▶ **Extrait**
Lord Palmerston n’a donc pas considéré l’exécution diplomatique de Cracovie comme un fait assez grave pour motiver l’accord des deux grands gouvernemens représentatifs de l’Europe et les déterminer à un oubli momentané de leurs dissentimens La démarche de la France aura du moins pour résultat de constater officiellement cette manière de voir. On sait aujourd’hui dans quel esprit a été rédigée la protestation que lord Ponsonby, au nom du cabinet britannique, a présentée à la cour de Vienne. Il est impossible de protester contre une violation flagrante du droit des gens avec plus de douceur. On dirait que de la part de lord Palmerston c’est plutôt une sorte d’acquit de conscience que l’expression d’une conviction profonde. Tout en rappelant que des stipulations arrêtées par huit puissances ne sauraient être modifiées et annulée par trois d’entre elles, il paraît que le ministre anglais ne traite pas le point important de l’infirmation générale des traités de Vienne par la conduite des cabinets du Nord. C’est une conséquence que lord Palmerston cette fois n’a garde de signaler. Cependant cet été, dans la chambre des communes, le ministre anglais avait exprimé l’espérance que les trois cours remettraient la république de Cracovie sur le pied d’indépendance où elle se trouvait placée auparavant, conformément au traité de Vienne. Selon lui, ces puissances seraient assez intelligentes pour reconnaître que le traité de Vienne doit être conservé intégralement, et qu’il n’est pas possible de choisir parmi les articles pour violer les uns et exécuter les autres ; car enfin, ajoutait lord Palmerston, « il ne saurait échapper à la perspicacité de ces gouvernemens que, si le traité de Vienne n’est pas bon sur la Vistule ; il doit être également mauvais sur le Rhin et sur le Pô. C’était tenir un langage énergique, c’était presque inquiéter sur leur avenir les trois cours qui avaient déjà commencé de méconnaître les droits de Cracovie. Pourquoi donc aujourd’hui lord Palmerston met-il des sourdines à sa parole, si vibrante et si fière il y a quelques mois ? Pour baisser de ton d’une manière aussi sensible, il ne peut avoir d’autres motifs que les sentimens hostiles qui l’animent aujourd’hui à l’égard de la France, et la crainte de venir en aide à cette dernière, s’il réglait sa conduite sur le discours qui, le 17 août dernier, excitait dans la chambre des communes une bruyante sensation.

▶ **Travail à faire**
1. Indiquez si chacune des affirmations (a), (b) et (c) est conforme à l'extrait, en répondant par oui ou par non et en citant mot pour mot le passage qui tranche. (a) La protestation adressée à la cour de Vienne a été présentée par lord Ponsonby au nom du cabinet britannique. (b) Les stipulations évoquées avaient été arrêtées par trois puissances. (c) Le discours de lord Palmerston devant la chambre des communes a été prononcé le 17 août.
2. D'après l'extrait, sur quels fleuves lord Palmerston jugeait-il que le traité de Vienne devait être également mauvais s'il ne l'était pas sur la Vistule ?
La liste présentée ensuite n'a aucun lien avec l'extrait.

▶ **Liste des entrées**

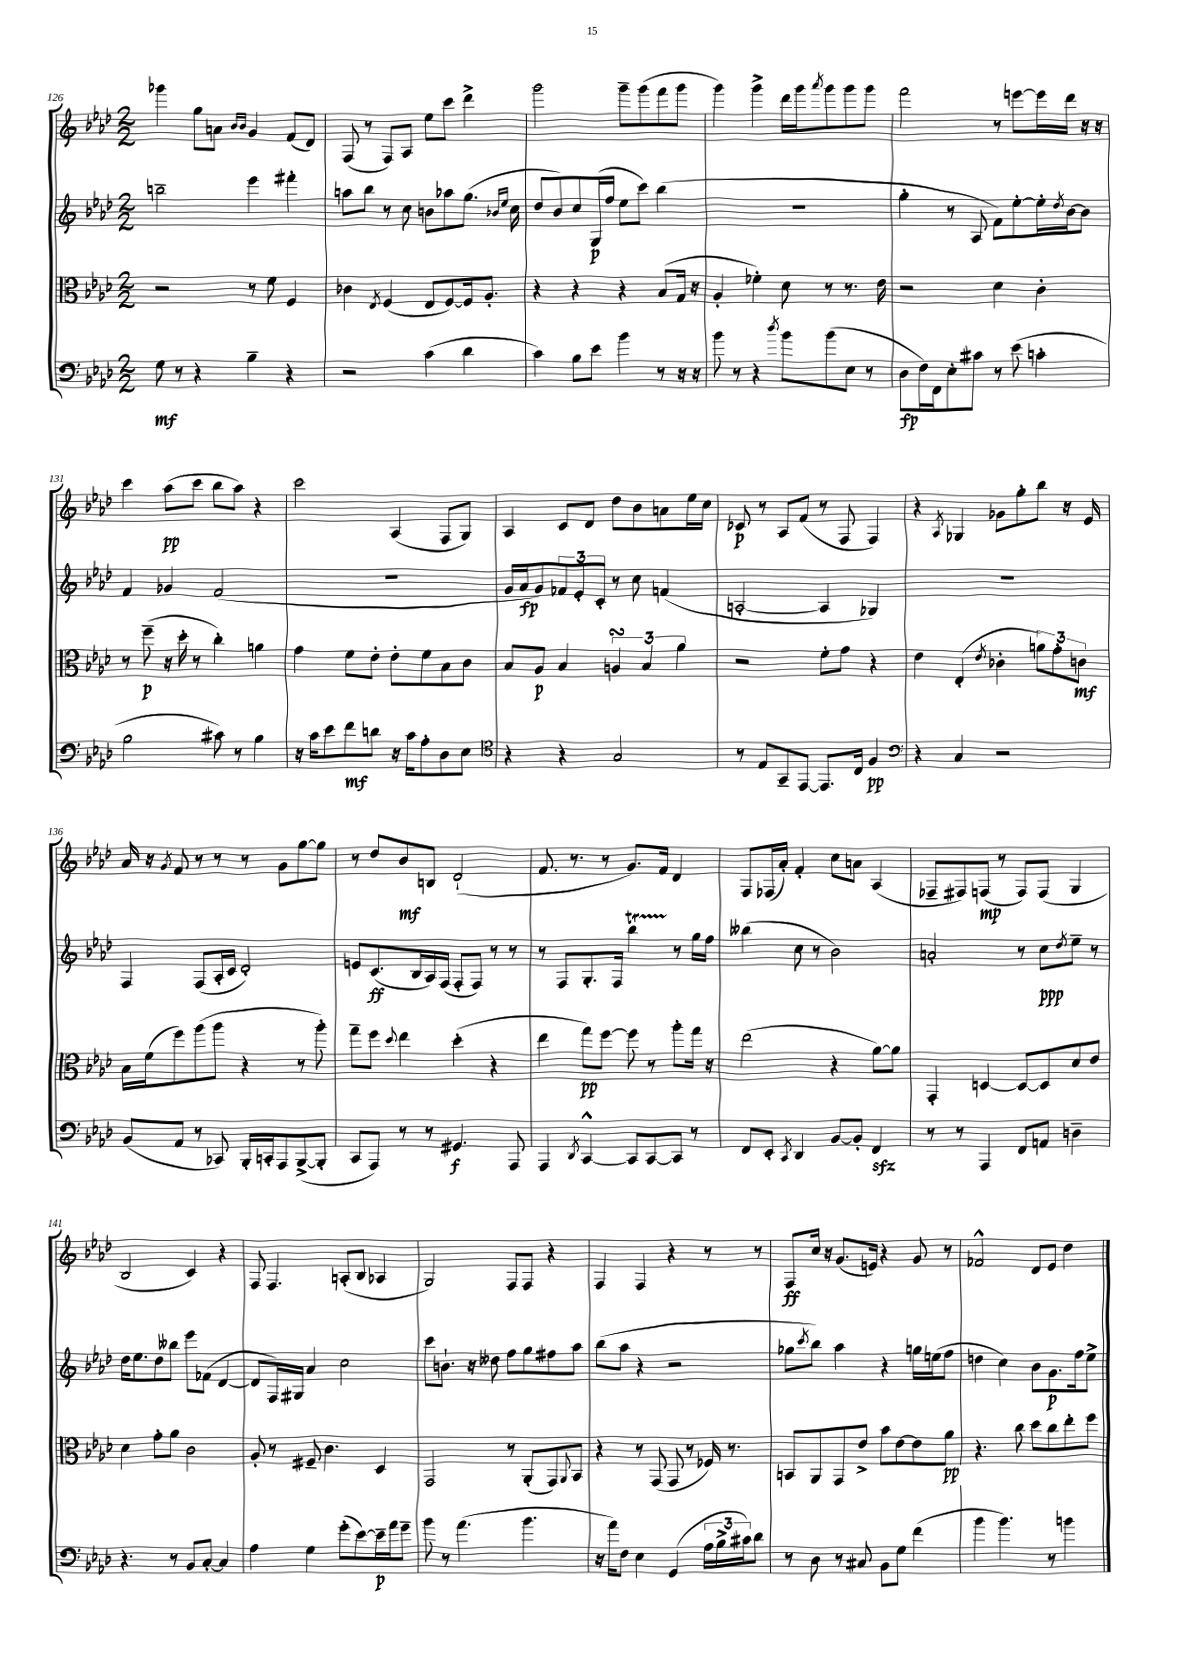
<<
\new StaffGroup <<
\new Staff = "s0" {
    \clef treble \key aes \major \numericTimeSignature \time 2/2
    ges'''4 g''8 a'8 \grace { bes'16 bes'16 } g'4 f'8( des'8) |
    f8( r8 f8) aes8 ees''8 c'''8 des'''4-> |
    g'''2 g'''8-- g'''8( f'''8 g'''8 |
    g'''4) g'''4-> des'''16 g'''16 \acciaccatura { aes'''8 } g'''8 g'''8 g'''8 |
    f'''2 r8 e'''8~ e'''16 des'''16 r16 r16 |
    c'''4 aes''8\pp( c'''8 bes''8 aes''8) r4 |
    c'''2 aes4( f8 g8) |
    aes4 c'8 des'8 des''8 bes'8 a'8 ees''16 c''16 |
    ces'8\p r8 aes8 f'8( r8 f8 f4) |
    r4 \acciaccatura { aes8 } ges4 ges'8 g''8-. bes''8 r16 ees'16 |
    aes'16 r16 \acciaccatura { g'8 } f'8 r8 r8 r8 g'8 g''8~ g''8 |
    r8 des''8 bes'8\mf b8 des'2-!( |
    f'8. r8. r8 g'8.) f'16 des'4 |
    f8 fes16( aes'16-.) f'4-. c''8 a'8 aes4( |
    fes8-- fis8) f8\mp( r8 f8) f8( g4 |
    bes2 c'4) r4 |
    f8 f4. a8-.( bes8 aes4 |
    g2) f8 f8 r4 |
    f4 f4 r4 r8 r8 |
    f8\ff c''16 r16 g'8.( e'16) r4 g'8 r8 |
    fes'2-^ des'8 ees'8 des''4 \bar "|." |
}
\new Staff = "s1" {
    \clef treble \key aes \major \numericTimeSignature \time 2/2
    b''2-- ees'''4 fis'''4-. |
    a''8 bes''8 r8 c''8 b'8 aes''8 g''8.( \grace { bes'16 ees''16 } c''16 |
    des''8 bes'8) c''8 g16\p( f''16 ees''8 c'''8) bes''4( |
    R1 |
    g''4-. r8 aes8 f'8) ees''8~-. ees''16-. \acciaccatura { des''8 } bes'16~ bes'8 |
    f'4 ges'4 f'2( |
    R1 |
    g'16 aes'16\fp g'8) \tuplet 3/2 { fes'8 ees'8-. c'8-. } r8 c''8 f'4( |
    a2~-. a4 ges4) |
    R1 |
    f4 f8( aes16-. c'16 des'2-.) |
    e'8 c'8.\ff( bes16 aes16) f16( f8-. f8) r8 r8 |
    r8 f8 g8.-. f16 bes''4\startTrillSpan r8\stopTrillSpan g''16 f''16 |
    beses''4( c''8 r8 bes'2) |
    a'2-. r8 c''8\ppp \acciaccatura { des''8 } ees''8-- r8 |
    des''16 ees''8. des''8 beses''8 ees'''8 fes'8( des'4~ |
    des'8 f16) gis16 aes'4 c''2 |
    c'''8 b'8.-! r16 deses''8 f''8 g''8 fis''8 aes''8 |
    bes''8( aes''8 r4 r2 |
    ges''8 \acciaccatura { c'''8 } bes''8) aes''4 r4 g''16 e''16( f''8 |
    d''4 c''4) bes'8 g'8.\p f''16 ees''8-> \bar "|." |
}
\new Staff = "s2" {
    \clef alto \key aes \major \numericTimeSignature \time 2/2
    r2 r8 f'8 f4 |
    ces'4 \acciaccatura { ees8 } f4( ees8 f8~) f16 aes8.-. |
    r4 r4 r4 bes8( g16 r16 |
    aes4-. fes'4-.) des'8 r8 r8. ees'16 |
    r2 des'4 c'4-. |
    r8 f''8--\p( r16 des''16-. r8 c''4-.) a'4 |
    g'4 f'8 ees'8-. ees'8-. f'8 bes8 c'8 |
    bes8 aes8\p bes4 \tuplet 3/2 { a4\turn bes4 aes'4 } |
    r2 f'8-. g'8 r4 |
    ees'4 ees4-.( \acciaccatura { ees'8 } ces'4-. \tuplet 3/2 { a'8) g'8-. c'8\mf } |
    bes16 f'16( f''8) aes''8( aes''8 r4 r8 aes''8-.) |
    g''8-- f''8 \appoggiatura { des''8 } ees''4 des''4-.( r4 |
    ees''4 g''8\pp) f''8~ f''8 r8 aes''8-. g''16 r16 |
    ees''2( r4 aes'8~) aes'8 |
    g,4-. d4~ d8~ d8 des'8 ees'8 |
    des'4 g'8-. aes'8 c'2 |
    aes8-. r8 fis8-- c'4. des4 |
    g,2 r8 aes,8-.( g,8) \appoggiatura { aes,8 } bes,8 |
    r4 r8 g,8( g,8 r8 fes16) r8. |
    b,8 aes,8 g,8 ees'8-> bes'8 ees'8~ ees'8 aes'8\pp |
    r4. c''8 des''8 c''8 ees''8-. f''8 \bar "|." |
}
\new Staff = "s3" {
    \clef bass \key aes \major \numericTimeSignature \time 2/2
    g8\mf r8 r4 bes4-- r4 |
    r2 c'4( des'4 |
    c'4) bes8 ees'8 bes'4 r8 r16 r16 |
    bes'8 r8 r4 \acciaccatura { des''8 } bes'8 bes'8( ees8 r8 |
    des8\fp f16) f,16 ees8-. cis'8 r8 ees'8( c'4-. |
    bes2 cis'8) r8 bes4 |
    r16 c'16 ees'8 f'8\mf d'8 r16 c'16 aes8-. des8 ees8 |
    \clef tenor r4 r4 g2 |
    r8 ees8 g,8-- ees,8~ ees,8. c16 f4\pp |
    \clef bass r4 c4 r2 |
    bes,8( aes,8 r8 ces,8) bes,,16-. c,16-. aes,,8 bes,,8~->( bes,,8-. |
    c,8 aes,,8) r8 r8 gis,4.\f aes,,8 |
    aes,,4 \acciaccatura { des,8 } c,4~-^ c,8 c,8~ c,8 r8 |
    f,8 ees,8-. \acciaccatura { c,8 } des,4 bes,8~ bes,8-. f,4\sfz |
    r8 r8 aes,,4 f,8 a,8 d4-- |
    r4. r8 bes,8 c8~-. c4 |
    aes4 g4 g'8-.( ees'8~) ees'16--\p aes'16 g'8-- |
    bes'8 r8 aes'4.( bes'4. |
    r16 aes'16) f8 ees4 g,4( \tuplet 3/2 { aes16 bes16-> cis'16) } des'8 |
    r8 des8 r8 cis8 bes,8 g8 f'4( |
    bes'4 bes'4.) r8 b'4 \bar "|." |
}
>>
>>
\layout { \context { \Score currentBarNumber = #126 } }
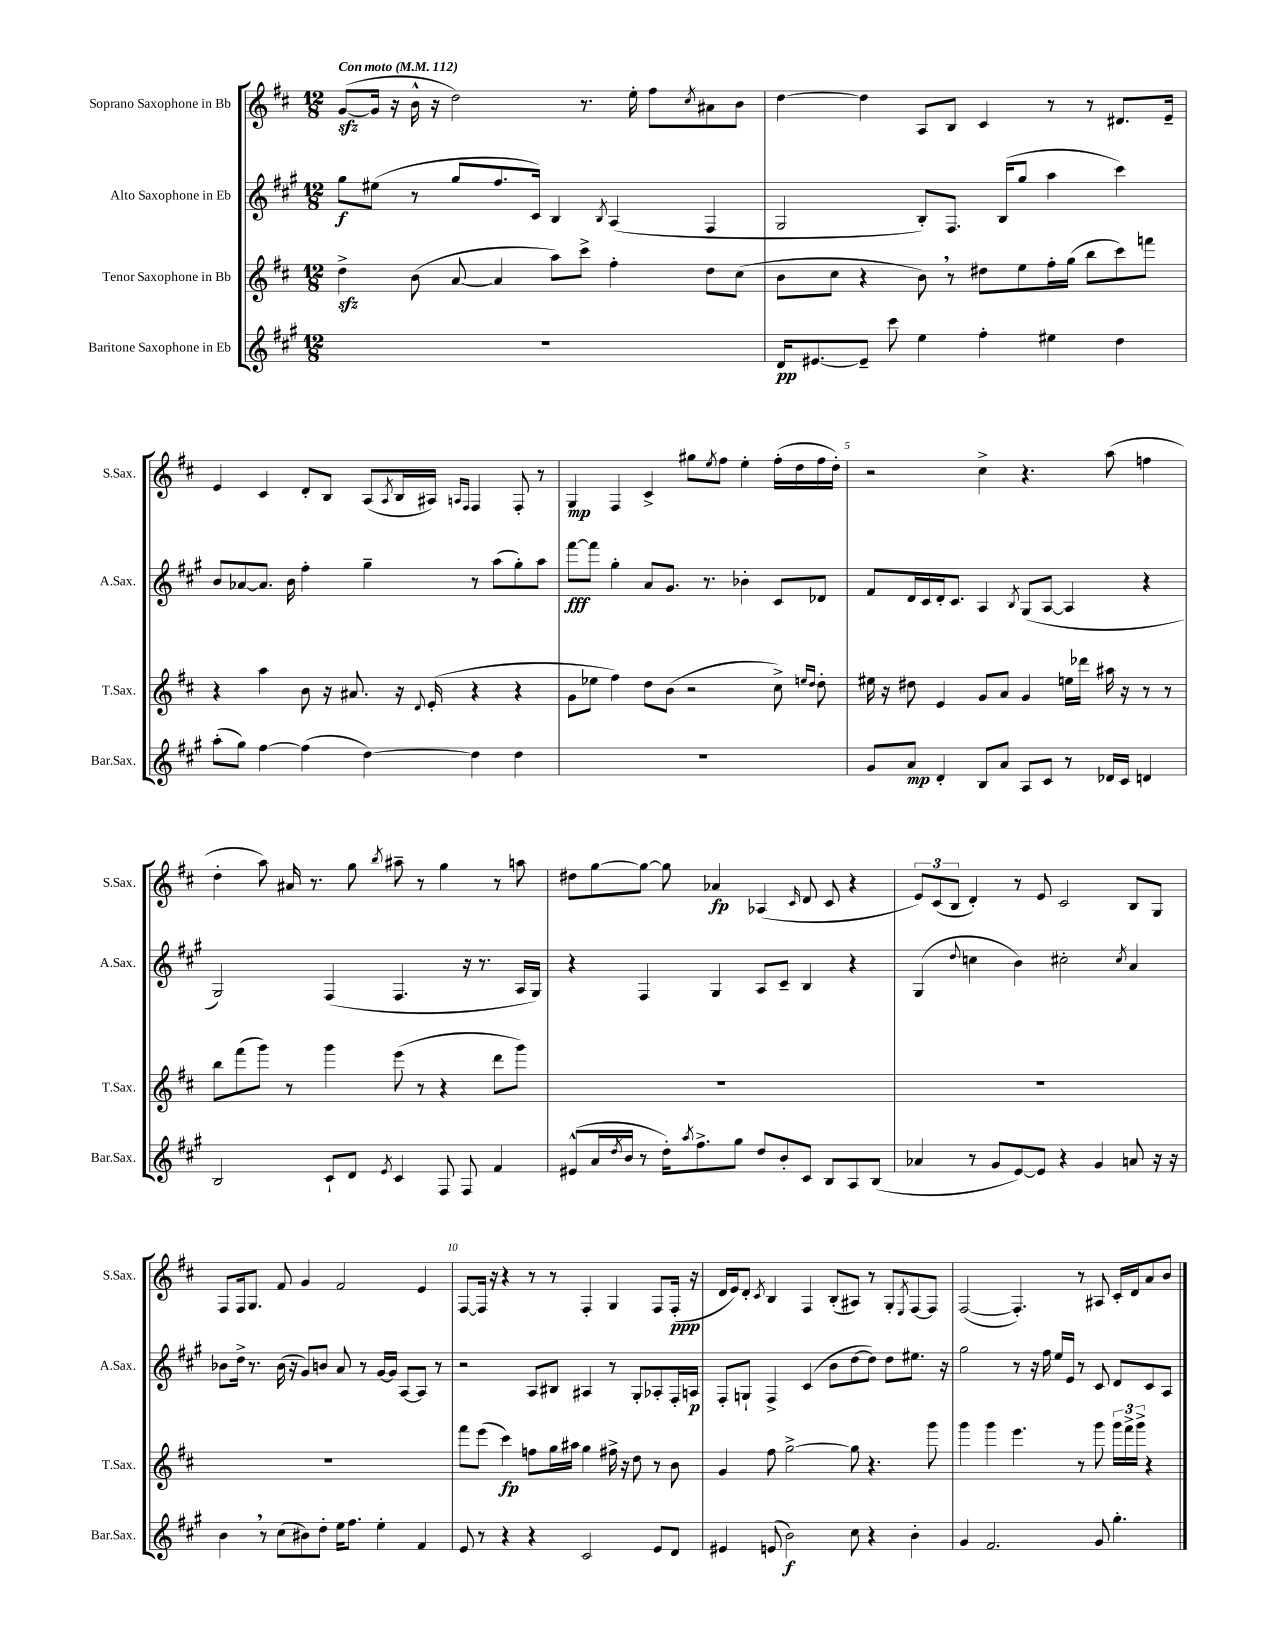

▶ **Réponses par tâche**
1.
(a) Oui : « la protestation que lord Ponsonby, au nom du cabinet britannique, a présentée à la cour de Vienne ».
(b) Non : « des stipulations arrêtées par huit puissances ne sauraient être modifiées et annulée par trois d’entre elles ».
(c) Oui : « le 17 août dernier, excitait dans la chambre des communes une bruyante sensation ».

2. Sur le Rhin et sur le Pô.